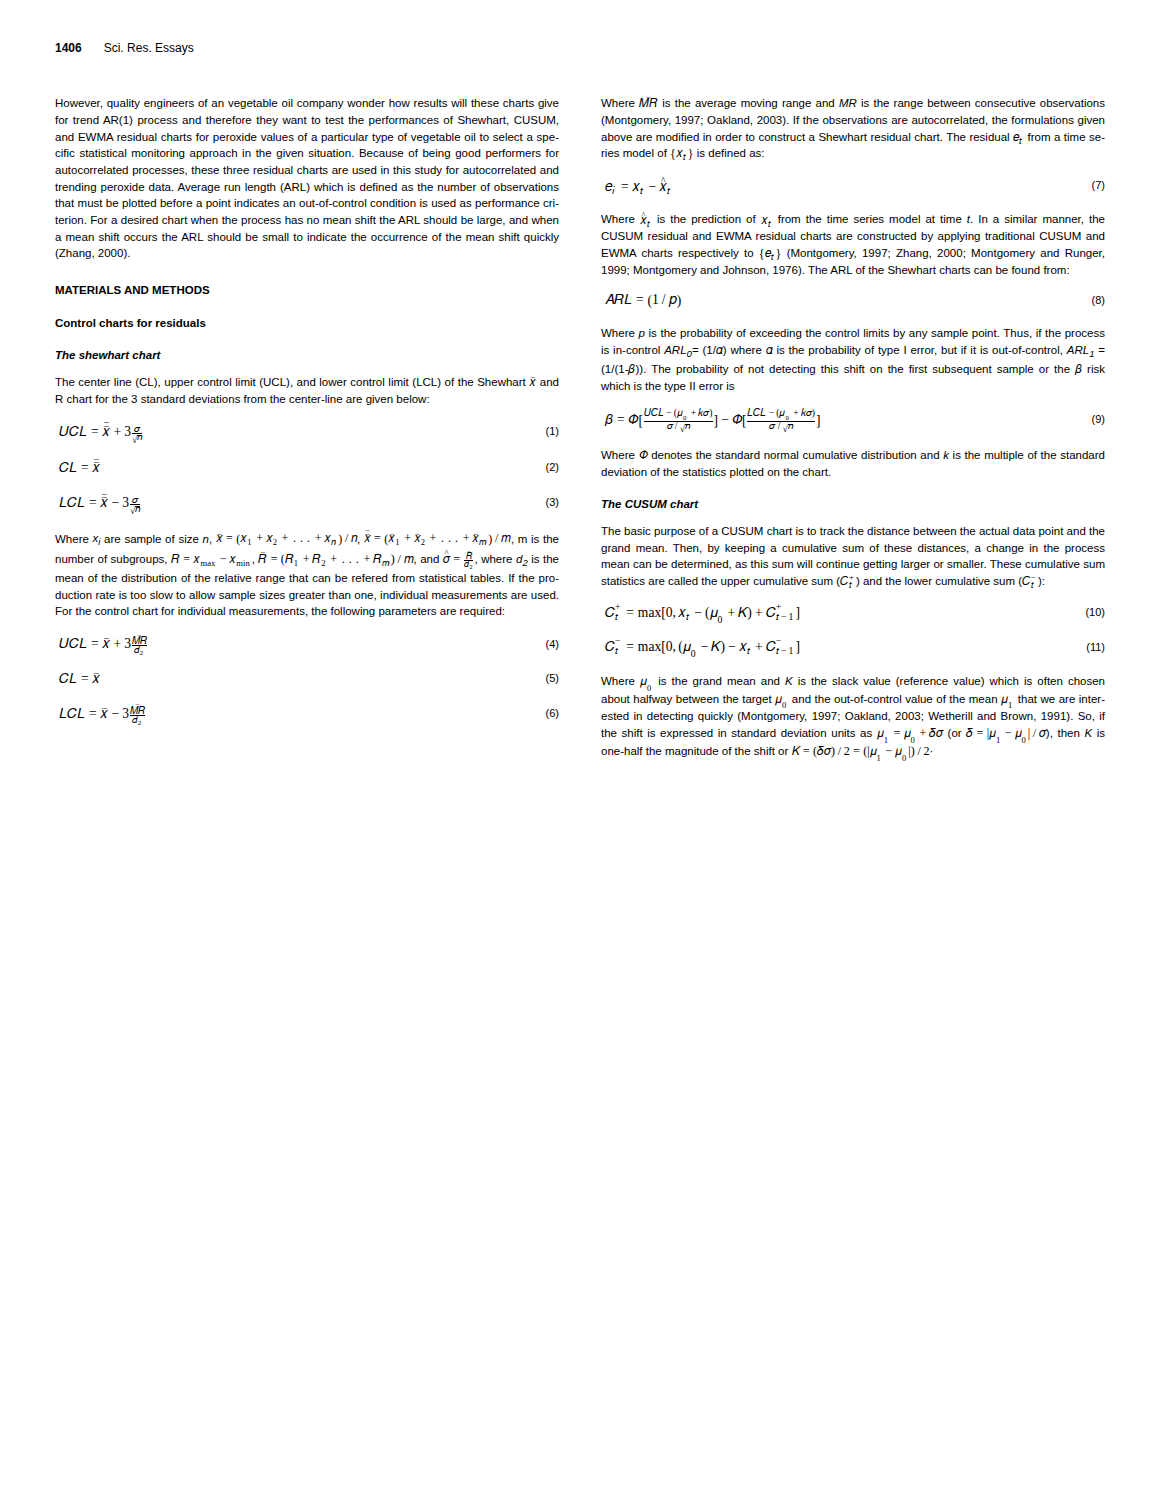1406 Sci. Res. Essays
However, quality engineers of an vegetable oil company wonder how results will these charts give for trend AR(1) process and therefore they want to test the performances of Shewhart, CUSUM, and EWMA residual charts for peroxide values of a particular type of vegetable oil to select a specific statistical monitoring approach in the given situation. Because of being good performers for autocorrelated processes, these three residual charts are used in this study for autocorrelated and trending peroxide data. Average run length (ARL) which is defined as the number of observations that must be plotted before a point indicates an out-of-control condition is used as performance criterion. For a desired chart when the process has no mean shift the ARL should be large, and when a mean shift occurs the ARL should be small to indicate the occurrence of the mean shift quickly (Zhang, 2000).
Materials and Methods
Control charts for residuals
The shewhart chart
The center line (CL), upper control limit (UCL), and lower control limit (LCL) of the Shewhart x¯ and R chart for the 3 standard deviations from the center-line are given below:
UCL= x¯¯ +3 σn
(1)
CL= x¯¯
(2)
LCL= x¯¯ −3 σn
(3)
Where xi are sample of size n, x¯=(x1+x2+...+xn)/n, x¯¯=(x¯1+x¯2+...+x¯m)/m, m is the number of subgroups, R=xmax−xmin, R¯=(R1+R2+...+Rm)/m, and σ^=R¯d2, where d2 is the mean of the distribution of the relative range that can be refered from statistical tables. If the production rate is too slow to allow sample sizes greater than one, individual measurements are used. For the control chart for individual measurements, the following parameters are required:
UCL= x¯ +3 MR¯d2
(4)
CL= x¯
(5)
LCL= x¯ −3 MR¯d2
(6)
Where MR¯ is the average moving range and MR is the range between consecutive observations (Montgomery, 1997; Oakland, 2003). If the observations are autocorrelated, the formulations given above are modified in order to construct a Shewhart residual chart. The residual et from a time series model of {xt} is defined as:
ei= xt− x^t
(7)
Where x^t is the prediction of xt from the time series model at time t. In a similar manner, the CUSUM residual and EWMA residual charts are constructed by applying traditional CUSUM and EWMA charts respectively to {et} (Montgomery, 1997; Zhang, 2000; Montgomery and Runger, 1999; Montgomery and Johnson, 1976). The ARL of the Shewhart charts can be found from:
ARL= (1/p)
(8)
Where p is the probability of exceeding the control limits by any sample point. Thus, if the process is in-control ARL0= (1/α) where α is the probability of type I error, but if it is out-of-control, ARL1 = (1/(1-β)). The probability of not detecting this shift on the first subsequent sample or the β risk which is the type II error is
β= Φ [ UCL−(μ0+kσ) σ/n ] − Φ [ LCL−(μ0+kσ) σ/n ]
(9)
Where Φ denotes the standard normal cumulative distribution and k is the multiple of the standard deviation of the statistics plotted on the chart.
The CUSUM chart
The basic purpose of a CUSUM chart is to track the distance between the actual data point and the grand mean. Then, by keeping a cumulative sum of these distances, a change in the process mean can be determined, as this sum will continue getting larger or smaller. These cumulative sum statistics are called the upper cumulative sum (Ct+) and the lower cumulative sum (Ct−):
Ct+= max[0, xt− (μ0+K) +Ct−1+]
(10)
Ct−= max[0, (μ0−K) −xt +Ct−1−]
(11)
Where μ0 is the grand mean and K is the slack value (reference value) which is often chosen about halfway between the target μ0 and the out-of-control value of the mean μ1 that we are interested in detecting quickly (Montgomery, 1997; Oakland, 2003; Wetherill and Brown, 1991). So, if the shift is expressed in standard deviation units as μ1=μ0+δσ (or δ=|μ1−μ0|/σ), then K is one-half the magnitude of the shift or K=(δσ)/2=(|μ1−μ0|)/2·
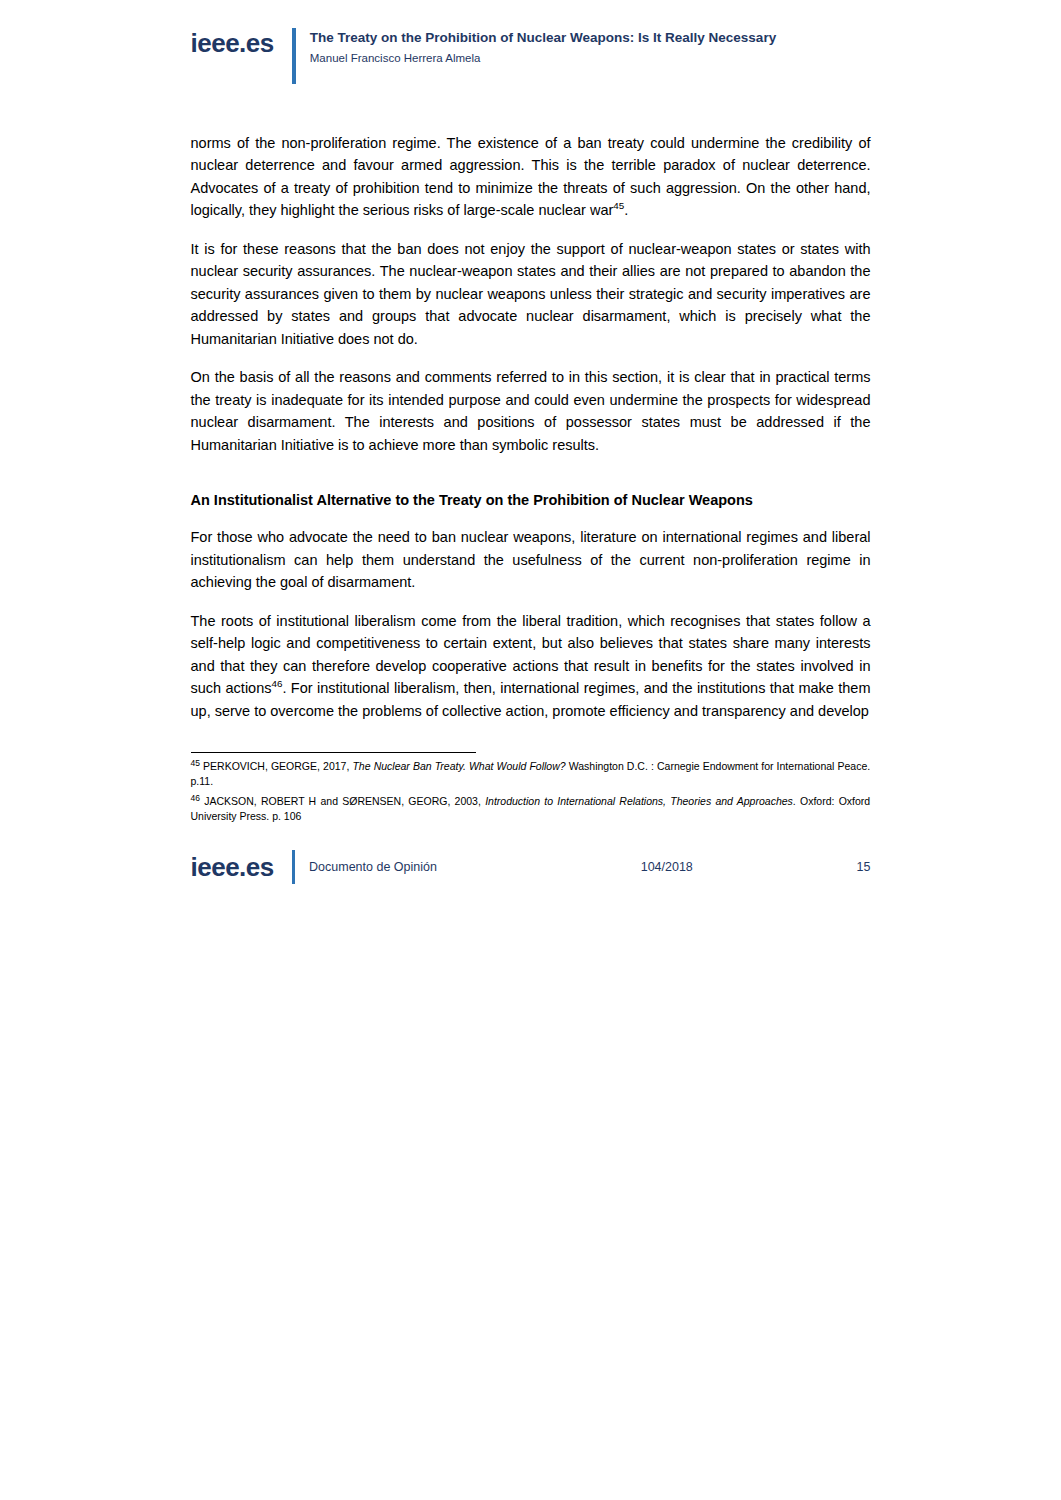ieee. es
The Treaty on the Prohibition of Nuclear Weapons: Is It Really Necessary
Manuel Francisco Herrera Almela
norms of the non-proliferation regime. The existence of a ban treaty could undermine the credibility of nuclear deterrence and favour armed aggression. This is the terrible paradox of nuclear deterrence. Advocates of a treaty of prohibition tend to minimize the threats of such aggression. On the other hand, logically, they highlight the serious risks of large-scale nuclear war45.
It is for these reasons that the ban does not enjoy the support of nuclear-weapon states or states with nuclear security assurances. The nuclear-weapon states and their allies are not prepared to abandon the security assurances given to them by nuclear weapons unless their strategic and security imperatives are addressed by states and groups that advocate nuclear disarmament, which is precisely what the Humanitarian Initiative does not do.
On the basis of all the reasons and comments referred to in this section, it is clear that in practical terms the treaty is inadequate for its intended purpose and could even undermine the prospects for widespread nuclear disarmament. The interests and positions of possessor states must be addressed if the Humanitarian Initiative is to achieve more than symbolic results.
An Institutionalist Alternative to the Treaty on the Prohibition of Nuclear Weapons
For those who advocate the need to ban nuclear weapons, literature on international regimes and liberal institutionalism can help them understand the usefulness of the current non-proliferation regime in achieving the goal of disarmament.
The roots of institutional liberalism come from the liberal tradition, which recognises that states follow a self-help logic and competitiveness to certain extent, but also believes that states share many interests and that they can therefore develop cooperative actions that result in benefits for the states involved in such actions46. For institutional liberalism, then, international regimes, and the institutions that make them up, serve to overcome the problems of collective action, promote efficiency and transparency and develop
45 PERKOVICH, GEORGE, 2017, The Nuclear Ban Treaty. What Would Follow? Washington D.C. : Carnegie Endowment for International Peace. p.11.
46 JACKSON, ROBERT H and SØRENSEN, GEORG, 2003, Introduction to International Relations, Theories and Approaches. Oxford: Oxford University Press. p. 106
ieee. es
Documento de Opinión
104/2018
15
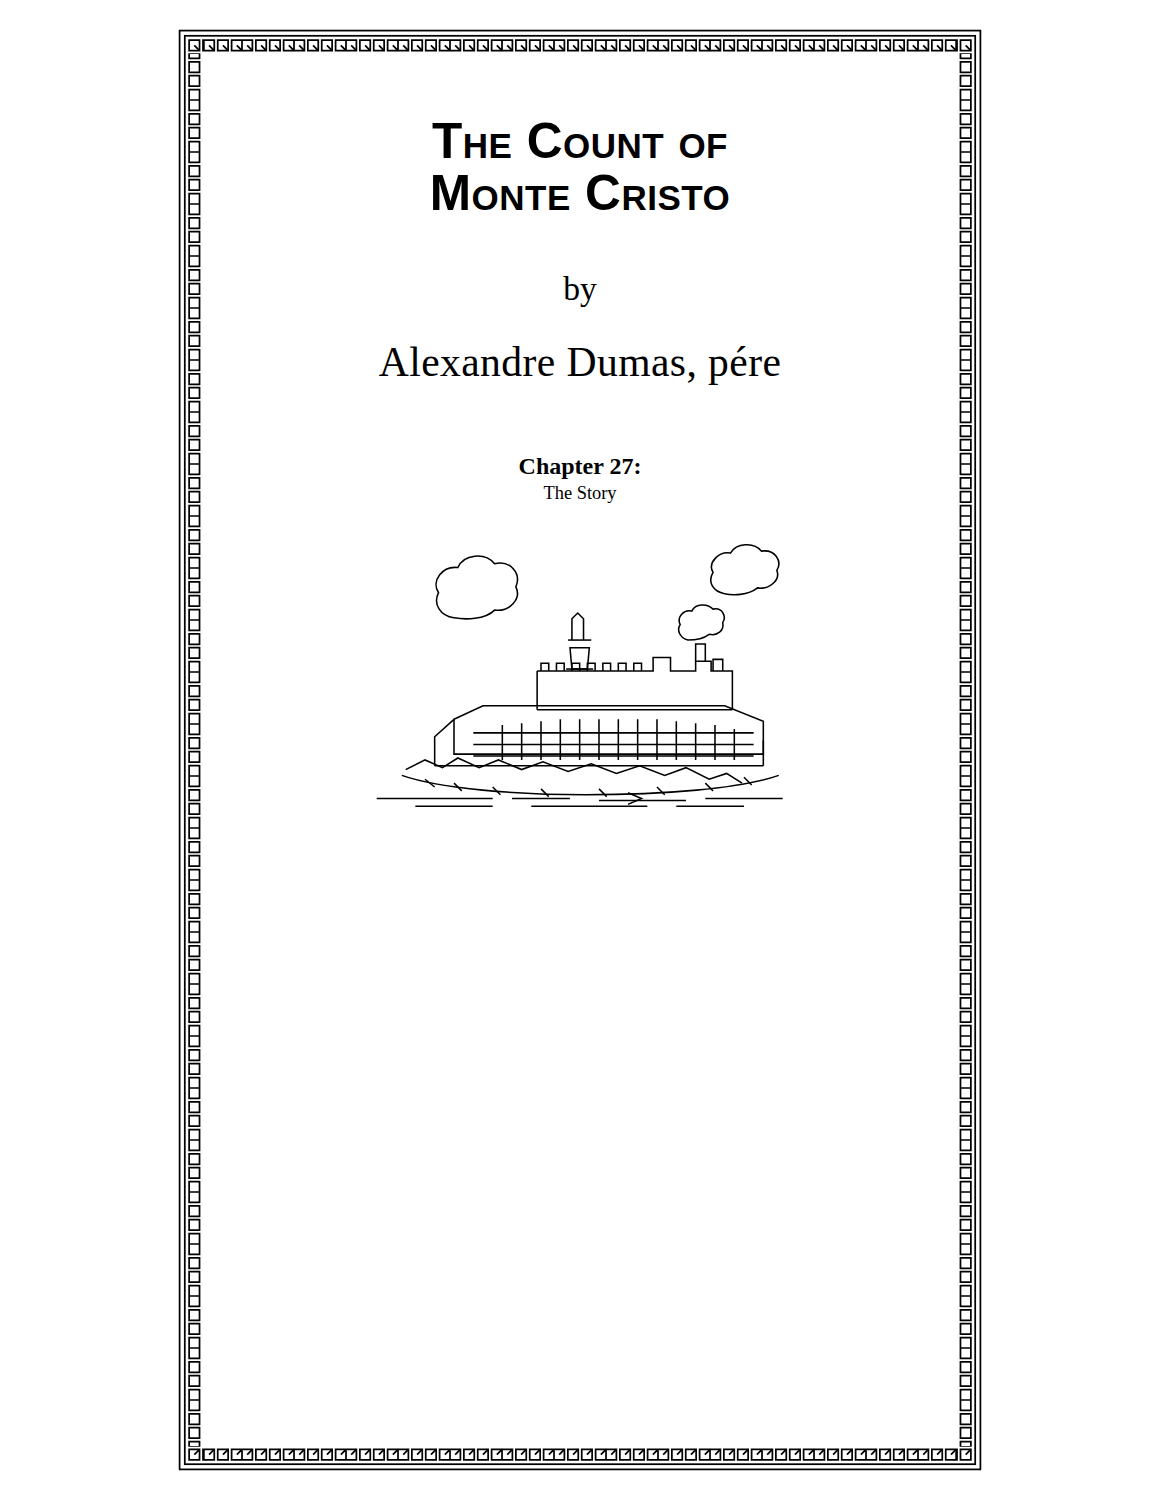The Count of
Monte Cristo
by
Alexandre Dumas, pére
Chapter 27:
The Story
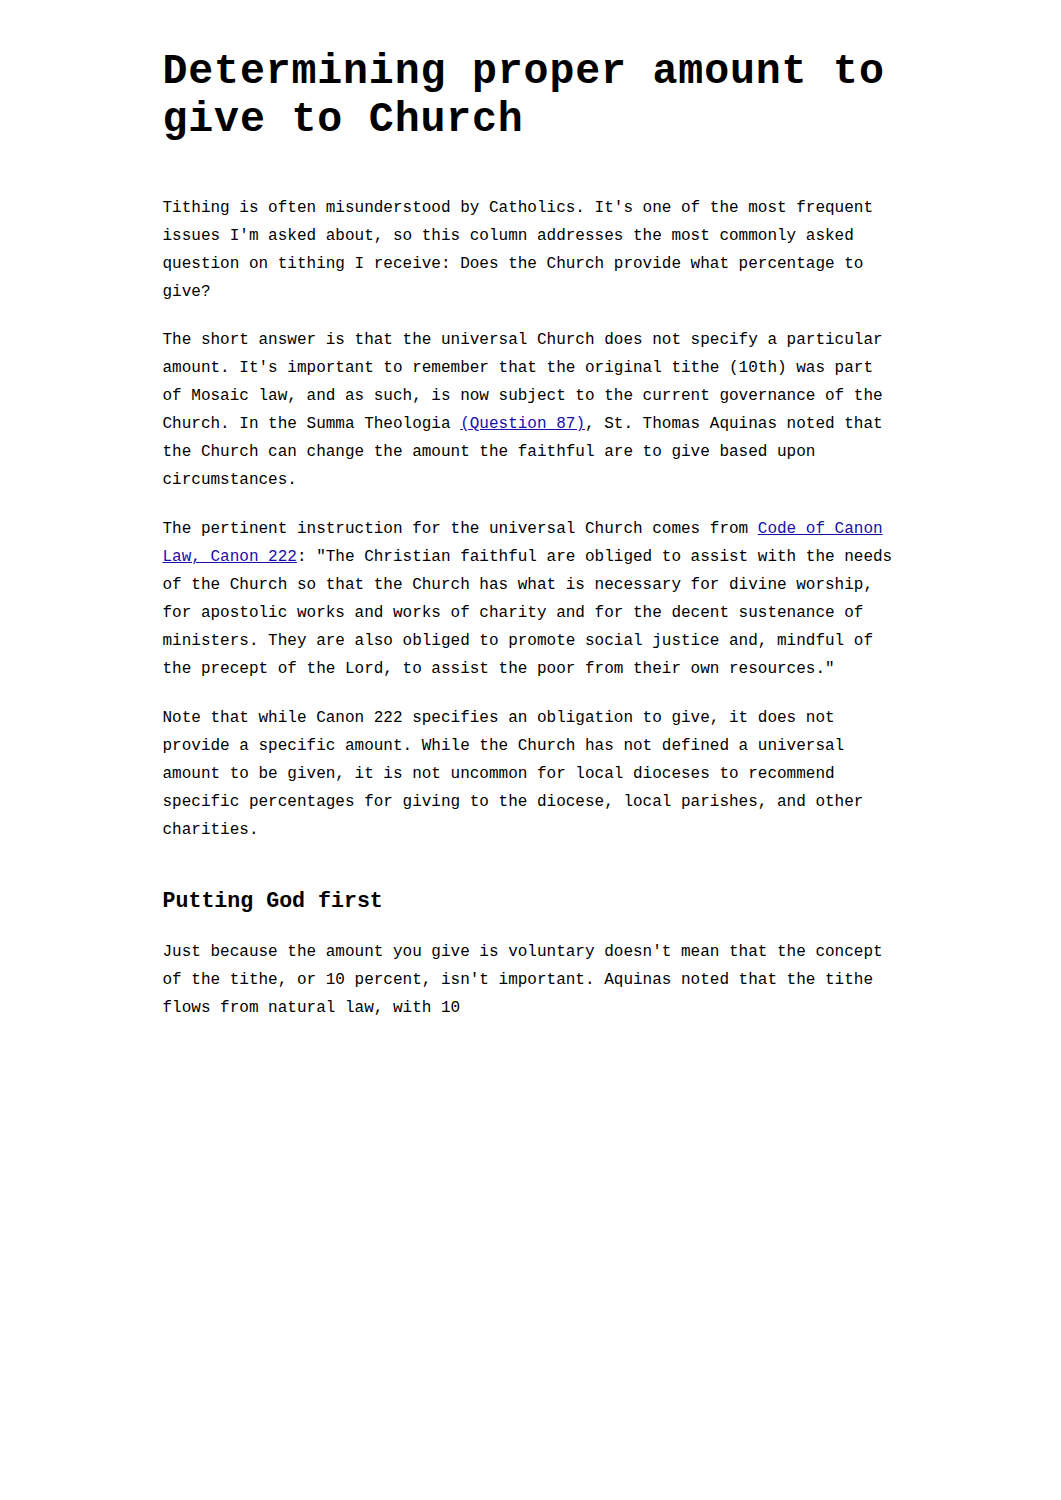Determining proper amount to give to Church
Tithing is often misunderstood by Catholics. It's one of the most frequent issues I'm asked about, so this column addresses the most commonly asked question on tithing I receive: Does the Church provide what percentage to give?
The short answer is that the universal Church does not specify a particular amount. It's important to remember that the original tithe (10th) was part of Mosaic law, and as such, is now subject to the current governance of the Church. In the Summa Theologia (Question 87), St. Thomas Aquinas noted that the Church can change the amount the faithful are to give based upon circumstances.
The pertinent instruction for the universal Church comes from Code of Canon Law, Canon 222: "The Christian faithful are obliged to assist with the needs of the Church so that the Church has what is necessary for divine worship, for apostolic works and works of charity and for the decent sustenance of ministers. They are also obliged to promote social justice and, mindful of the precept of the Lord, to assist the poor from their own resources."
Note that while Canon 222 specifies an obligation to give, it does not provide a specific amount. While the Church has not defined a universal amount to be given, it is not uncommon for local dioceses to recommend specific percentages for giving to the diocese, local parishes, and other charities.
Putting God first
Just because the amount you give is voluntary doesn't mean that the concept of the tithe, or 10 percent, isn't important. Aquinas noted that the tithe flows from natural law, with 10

**Task details**. Look through the material and copy each line that has "their".

**Your solution**.
It is for these reasons that the ban does not enjoy the support of nuclear-weapon states or states with nuclear security assurances. The nuclear-weapon states and their allies are not prepared to abandon the security assurances given to them by nuclear weapons unless their strategic and security imperatives are addressed by states and groups that advocate nuclear disarmament, which is precisely what the Humanitarian Initiative does not do.
The pertinent instruction for the universal Church comes from Code of Canon Law, Canon 222: "The Christian faithful are obliged to assist with the needs of the Church so that the Church has what is necessary for divine worship, for apostolic works and works of charity and for the decent sustenance of ministers. They are also obliged to promote social justice and, mindful of the precept of the Lord, to assist the poor from their own resources."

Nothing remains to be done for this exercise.